The wild blackberries are all ripe where we live. This was just one of the three baskets that we picked. Needless to say we have a ton of berries already and there are a lot more to pick in the next few weeks. After a few hours of picking, we decided to make cobbler. Blackberry cobbler is on of my Dad’s favorite desserts, so he was super happy. The cobbler is great as is or with vegan vanilla ice cream.
Berry Cobbler
6-8 cups of fresh or frozen berries (just use your favorite ones)
1/4 c sugar (use a little more or less depending on how sweet you like your berries)
3 TBSP flour
Cobbler Topping:
2 cups of unbleached flour
1/2 C sugar
2 tsp baking powder
1 tsp baking soda
1/2 tsp salt
8 TBSP non hydrogenated vegetable shortening or Earth Balance
3/4 cup of soy or almond milk
Preheat the oven to 375. Lightly grease a large baking dish. In the dish combine the berries, sugar and flour.

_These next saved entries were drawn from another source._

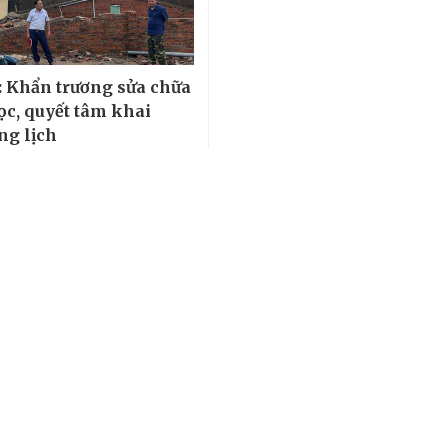
 Khẩn trương sửa chữa
ọc, quyết tâm khai
ng lịch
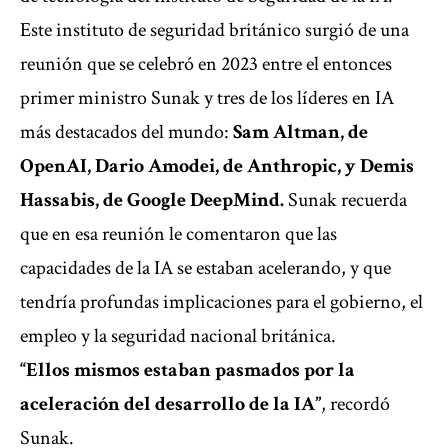
Este instituto de seguridad británico surgió de una
reunión que se celebró en 2023 entre el entonces
primer ministro Sunak y tres de los líderes en IA
más destacados del mundo:
Sam Altman, de
OpenAI, Dario Amodei, de Anthropic, y Demis
Hassabis, de Google DeepMind.
Sunak recuerda
que en esa reunión le comentaron que las
capacidades de la IA se estaban acelerando, y que
tendría profundas implicaciones para el gobierno, el
empleo y la seguridad nacional británica.
“Ellos mismos estaban pasmados por la
aceleración del desarrollo de la IA”
, recordó
Sunak.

For the topping: In a large mixing bowl mix together the flour, sugar, baking powder, baking soda and salt. Add in the shortening and mix it in with your fingers until it feels course. Add in the milk and mix it in with a fork just until it is combined. It should be a wet dough. Spoon the dough on top of the berries. Bake the cobbler about 25 minutes until the top is lightly browned. Remove it from the oven and let it cool at least 10 minutes before serving.